[Document excerpt]:

In summary, the package doesn't invent new cryptography but correctly applies standard, well-vetted algorithms (AES-GCM, PBKDF2 with SHA256) and best practices (unique salts and IVs) to provide strong protection against unauthorized access and tampering, assuming a strong passphrase is used.
Installation
Add this to your Cargo.toml
:
[dependencies]
rustfuscator = "1.0.0"
Usage
use obfuscator::Obfuscator;
fn main() {
// Create an obfuscator with a passphrase
let obfuscator = Obfuscator::new("my-secure-passphrase".as_bytes());
// Obfuscate text
let obfuscated = obfuscator.obfuscate("Hello, World!").unwrap();
println!("Obfuscated: {}", obfuscated);
// Unobfuscate text
let unobfuscated = obfuscator.unobfuscate(&obfuscated).unwrap();
println!("Unobfuscated: {}", unobfuscated);
}
Advanced Usage
use obfuscator::Obfuscator;
fn main() {
// Create an obfuscator with custom configuration
let obfuscator = Obfuscator::new("passphrase".as_bytes())
.with_salt_length(16) // Custom salt length
.with_separator("#"); // Custom separator
// Use the obfuscator
let obfuscated = obfuscator.obfuscate("Secret message").unwrap();
let unobfuscated = obfuscator.unobfuscate(&obfuscated).unwrap();
assert_eq!(unobfuscated, "Secret message");
}
License
This project is licensed under the MIT License - see the LICENSE file for details.

[Task A]: Under which license is the project in the rustfuscator excerpt released?
[Task B]: List the section headings that appear in the rustfuscator excerpt.
[Task C]:
Using the rustfuscator excerpt, decide whether each statement agrees with it, and quote the words that settle each one.
(i) The package introduces a new cryptographic algorithm.
(ii) The advanced example sets the salt length to 16.
(iii) The dependency line specifies version 2.0.0.

[Information shown]:
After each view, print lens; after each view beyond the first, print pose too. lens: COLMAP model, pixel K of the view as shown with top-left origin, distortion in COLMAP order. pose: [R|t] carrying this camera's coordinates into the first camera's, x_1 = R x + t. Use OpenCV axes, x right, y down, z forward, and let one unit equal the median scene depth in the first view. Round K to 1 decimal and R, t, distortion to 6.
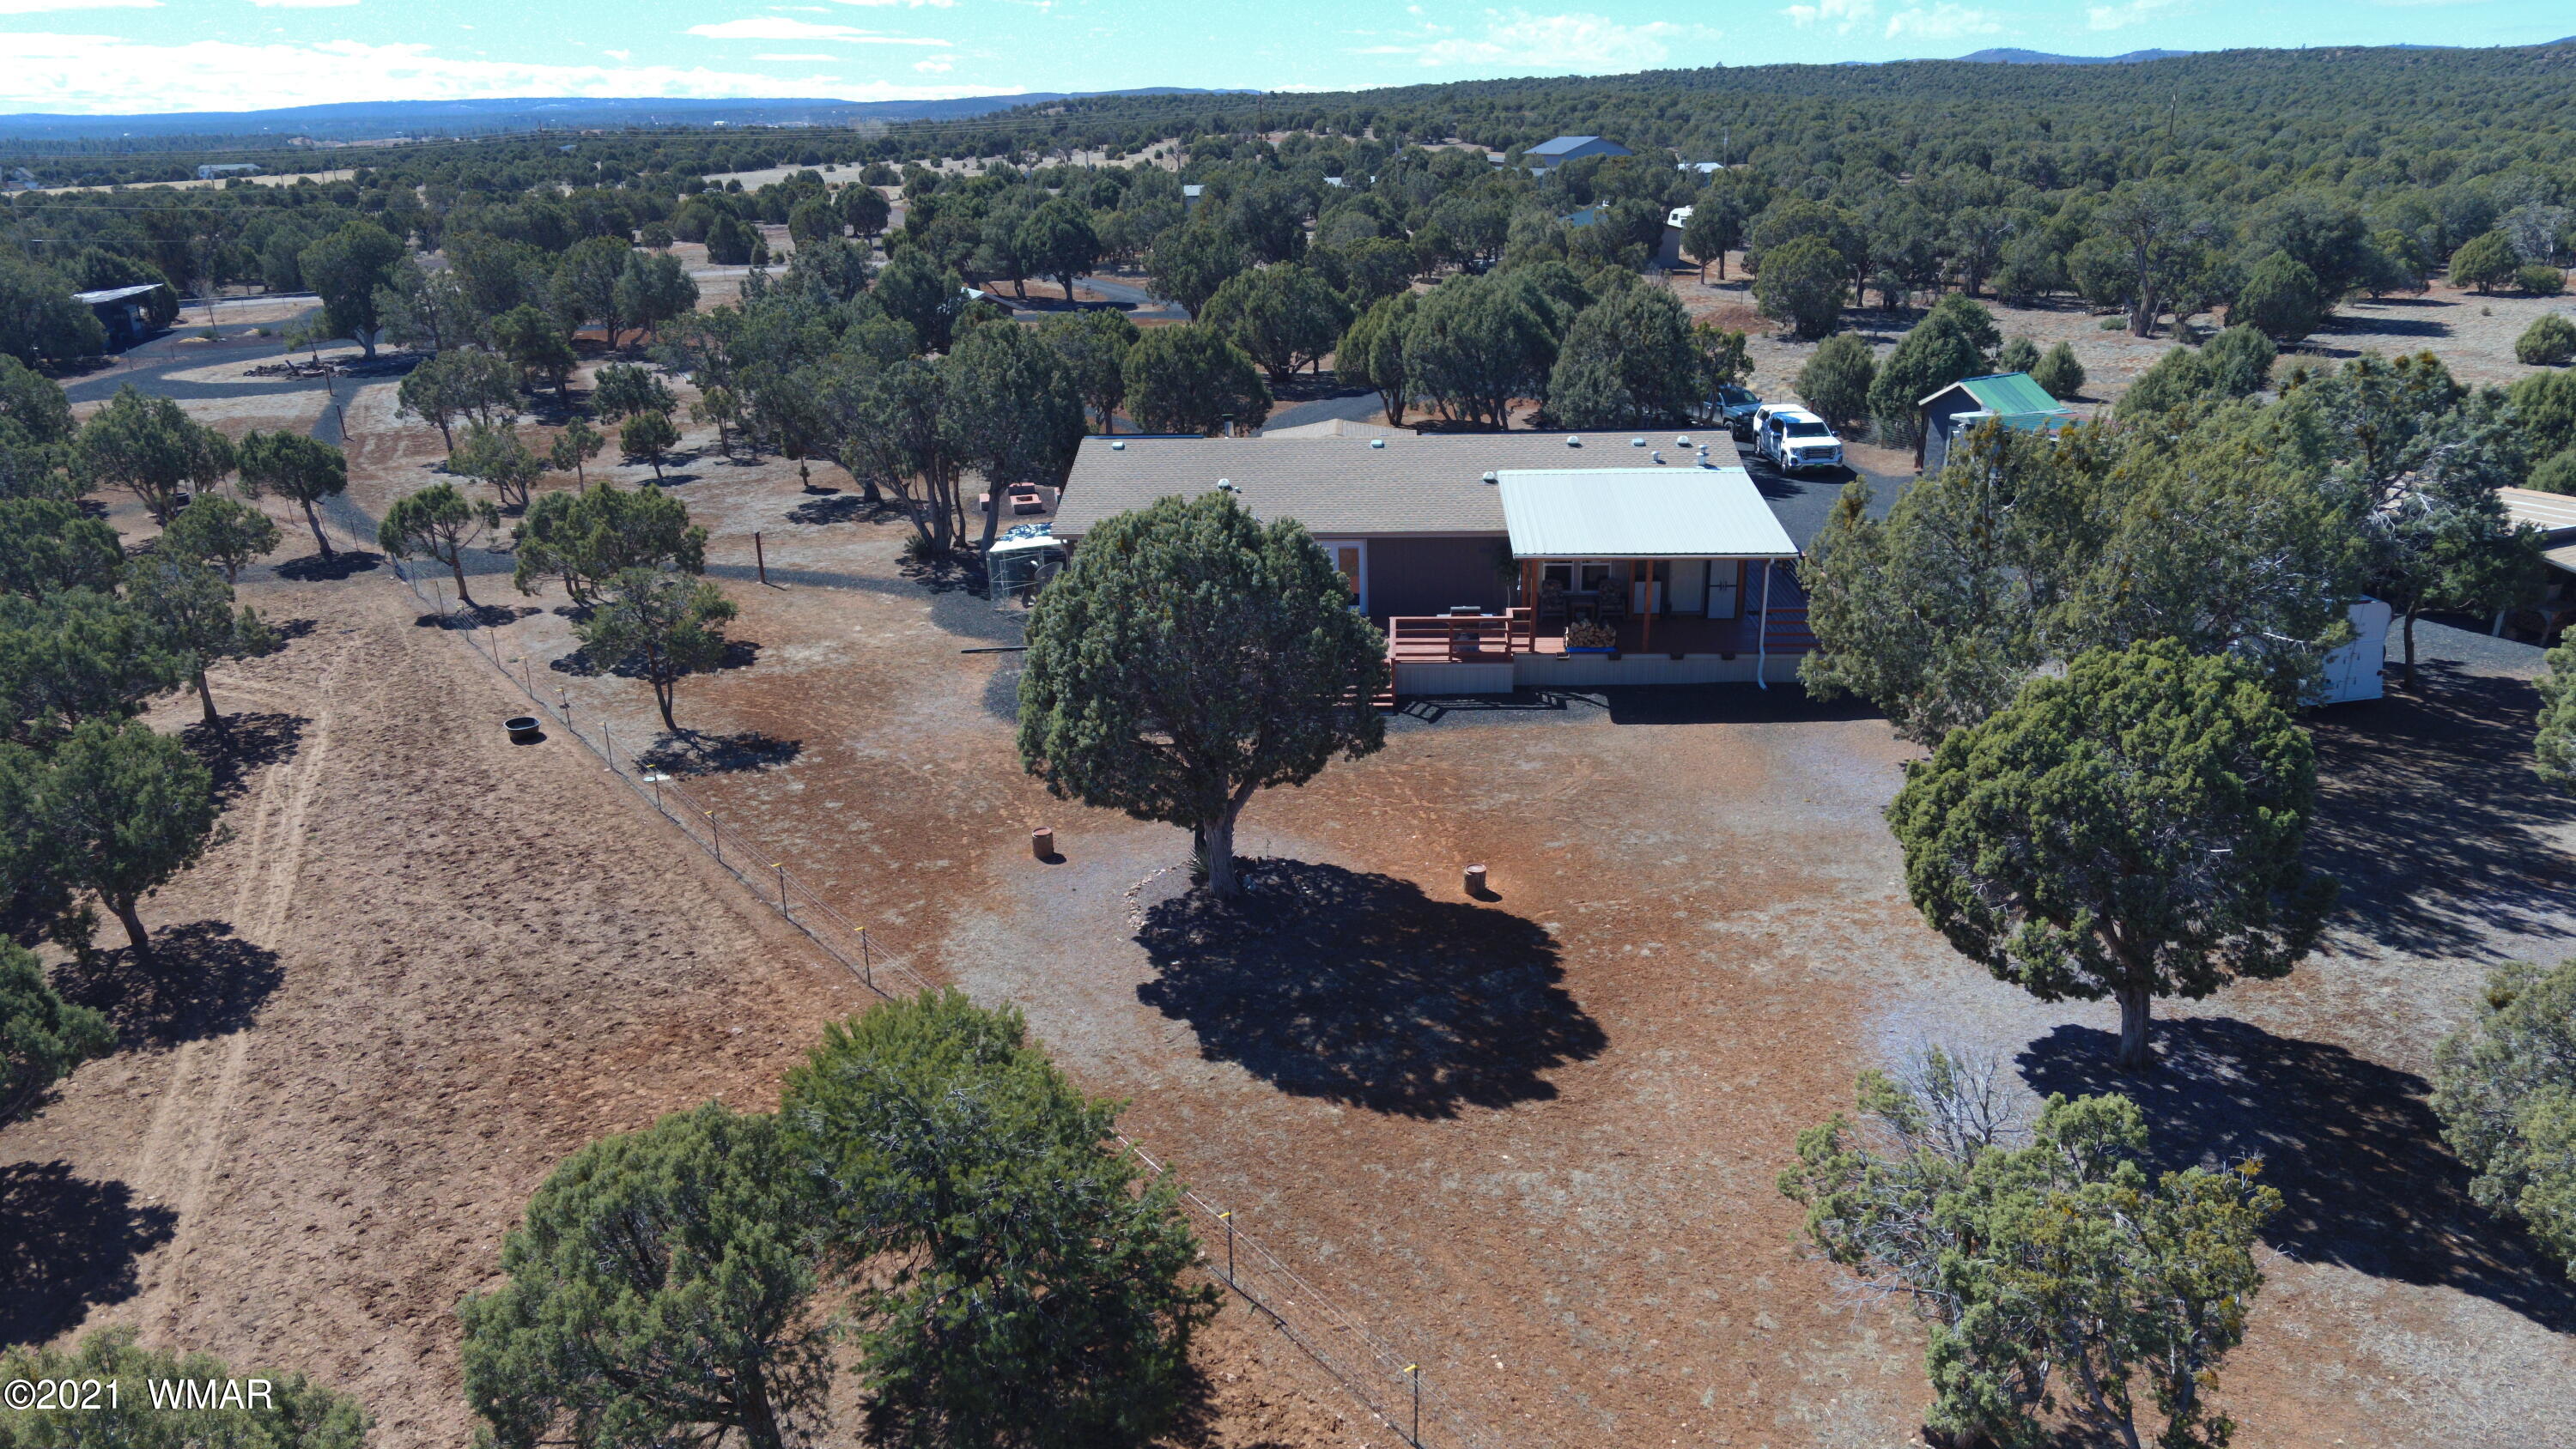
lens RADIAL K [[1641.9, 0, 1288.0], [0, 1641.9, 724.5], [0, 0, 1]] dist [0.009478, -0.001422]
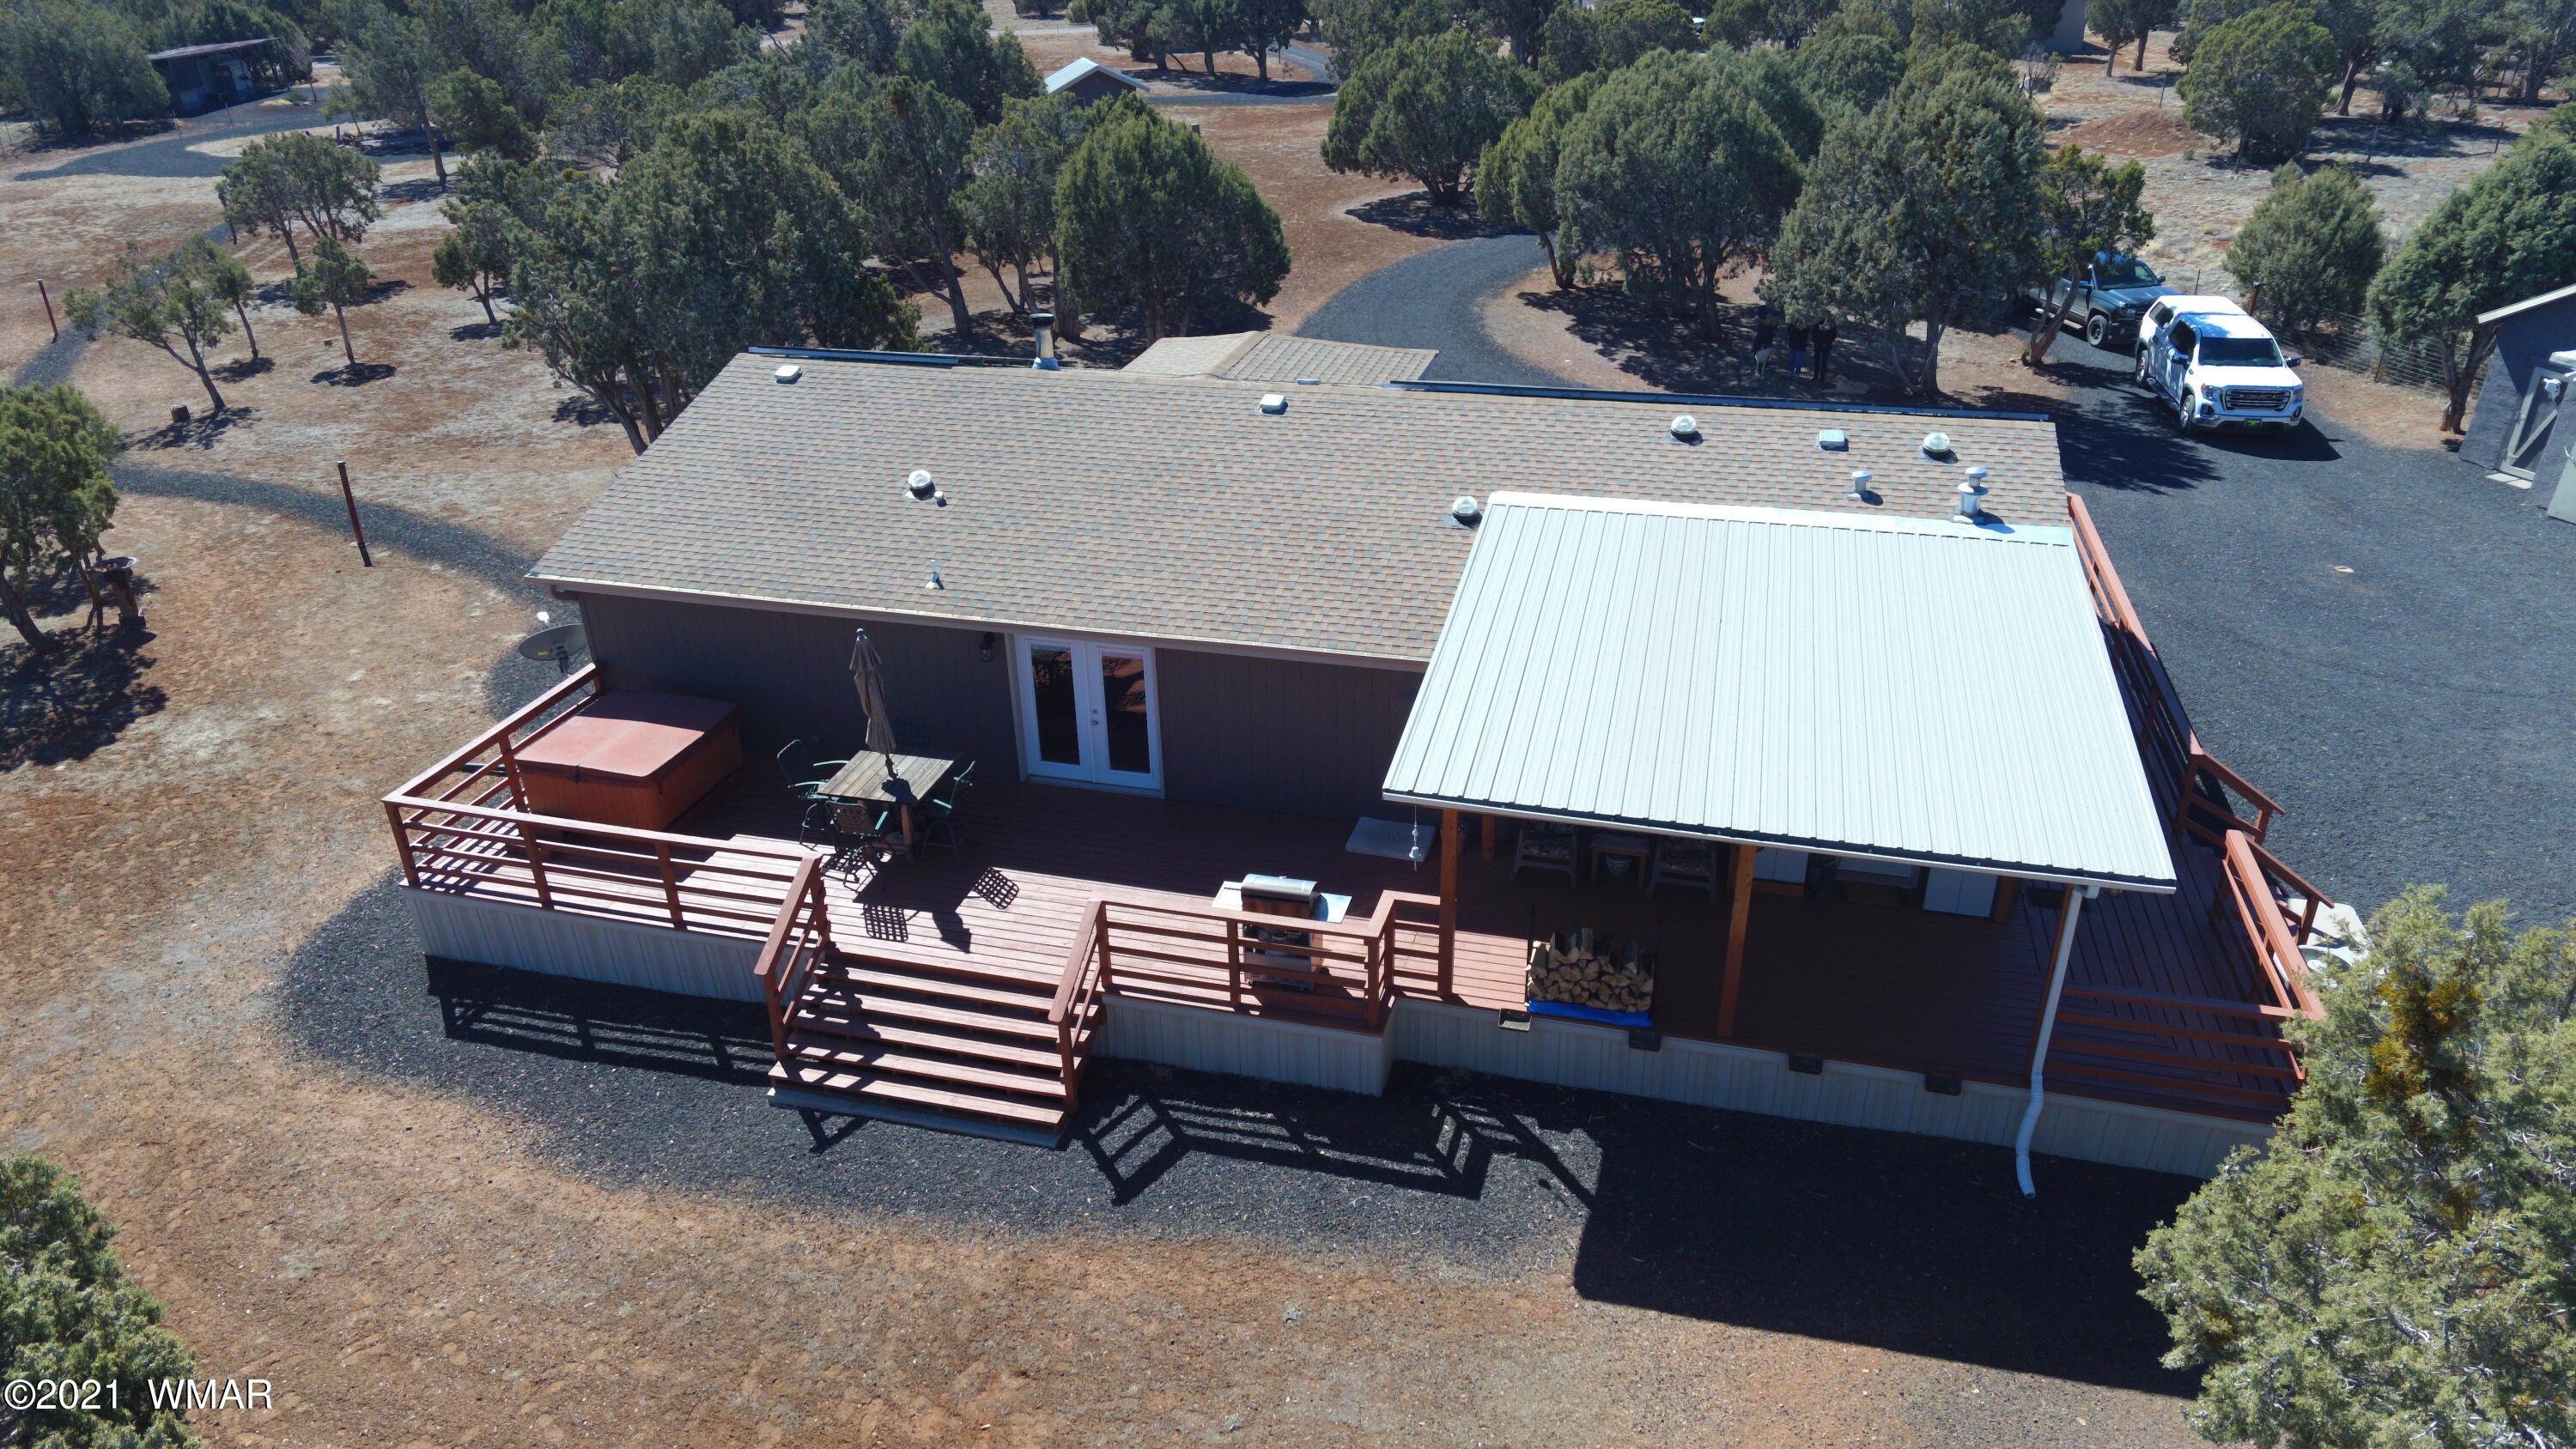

[Task result A]: The MIT License.

[Task result B]: Installation, Usage, Advanced Usage, License

[Task result C]:
(i) No: "the package doesn't invent new cryptography"
(ii) Yes: ".with_salt_length(16) // Custom salt length"
(iii) No: "rustfuscator = "1.0.0""